101. From late-2007, the Tripartite authorities began contingency planning to map out possible options for resolving HBOS should the key risks facing it crystallise. There was heightened monitoring of HBOS from March 2008 after the emergency sale of Bear Stearns on 16 March and after an unfounded market rumour that HBOS was receiving emergency assistance from the Bank caused a sharp fall in HBOS’s share price on 19 March. At this stage the Bank was considering in detail the consequences of HBOS, like Northern Rock the previous September, being unable to fund itself in the markets.

In other words, by March 2008 the BoE & the FSA absolutely knew HBOS was broke and yet they still let them proceed with a misleading Rights Issue!

102. By mid-April 2008, although still work in progress, a comprehensive contingency plan had been prepared by the FSA, in conjunction with HMT and the Bank. This contingency planning explicitly recognised the possibility of the Bank needing to undertake some form of ELA in the event of wholesale markets beginning to close to HBOS. Although by May the immediate threat to HBOS appeared to have receded somewhat, in part because it was able to utilise the SLS launched in April, the Bank continued through the summer closely to monitor HBOS’s liquidity strains on a daily basis as HBOS endeavoured to scale back assets and increase deposits in order to reduce its reliance on wholesale funding. In the event, wholesale funding became increasingly difficult as the maturity of funding available to HBOS shortened, progressively increasing the ‘snowball’ of funding that had to be rolled at shorter maturities. With the failure of Lehman Brothers on 15 September, HBOS’s position rapidly became untenable. When it finally needed to seek ELA from the Bank on 1 October, the approach did not come as a surprise and the Bank was able to respond rapidly.
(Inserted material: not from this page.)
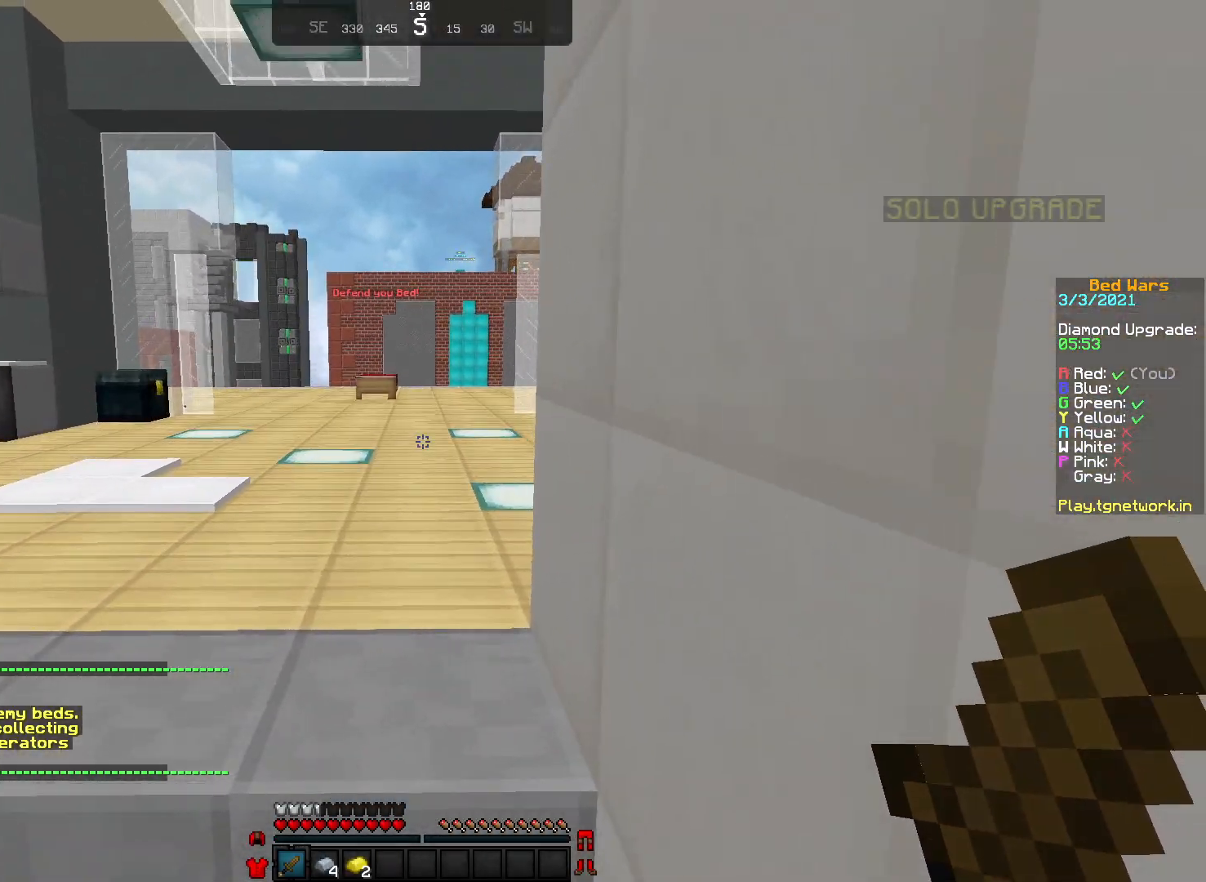
{"keys": [], "mouse": [], "events": [[67, "a", "up"]]}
That paragraph completely omits the author’s own statement in paragraph 9: “HBOS announced a £4 billion rights issue on 29 April, but only 8% of the HBOS rights issue was taken up by private investors in July, with the remainder being left with the underwriters. ”
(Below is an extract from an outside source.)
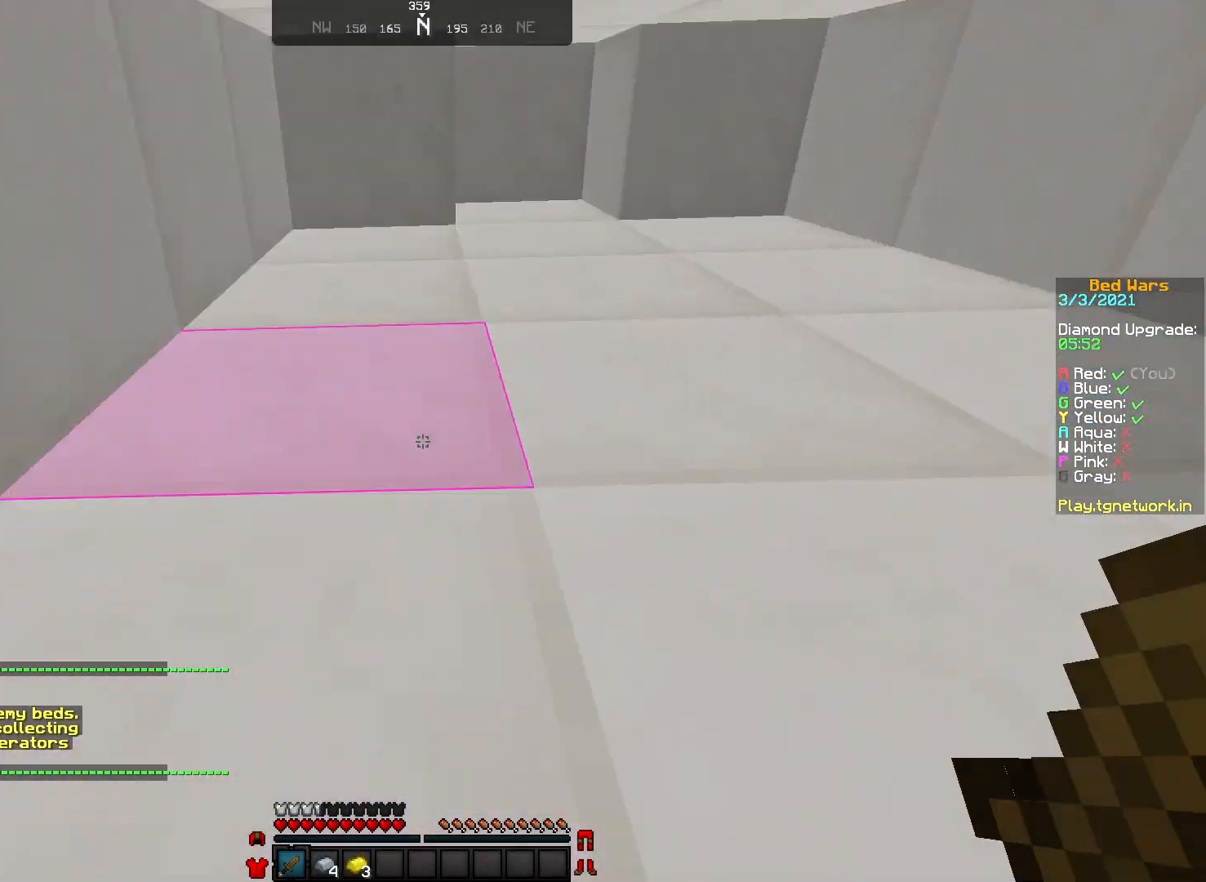
{"keys": [], "mouse": [], "events": []}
Here’s an extract from an article written by Ian Fraser in January 09 re the rights issue:

At the meeting at which shareholders were persuaded to vote in favour of the rights issue, in Edinburgh on June 26, the HBOS chairman said: “The rights issue is absolutely right and will put us in a competitive position.”

He added: “We are saying performance will be satisfactory and resilient. Armageddon may happen and we should be prepared for it and we are.”

And he said: “We are telling the truth; we are truthful people. But if we weren’t, there’s an army of regulators, auditors et cetera to make sure we are.”

My conclusion

The Directors of HBOS, the BoE, FSA and the Treasury, were fully aware when the Rights issue was announced that; the Bank was insolvent but for the fact it was receiving substantial funding from the SLS (Special Liquidity Scheme) as of 21st April 2008 – 8 days before the Rights Issue. By 1st October HBOS was forced to go to the BoE to get Emergency Liquidity Assistance (ELA) which they got and which peaked at £25.4BN on 13th November 2008. This funding was kept secret until 24th November 2009, by which time HBOS was part of Lloyds Banking Group and investors in both HBOS and Lloyds TSB, had lost their money.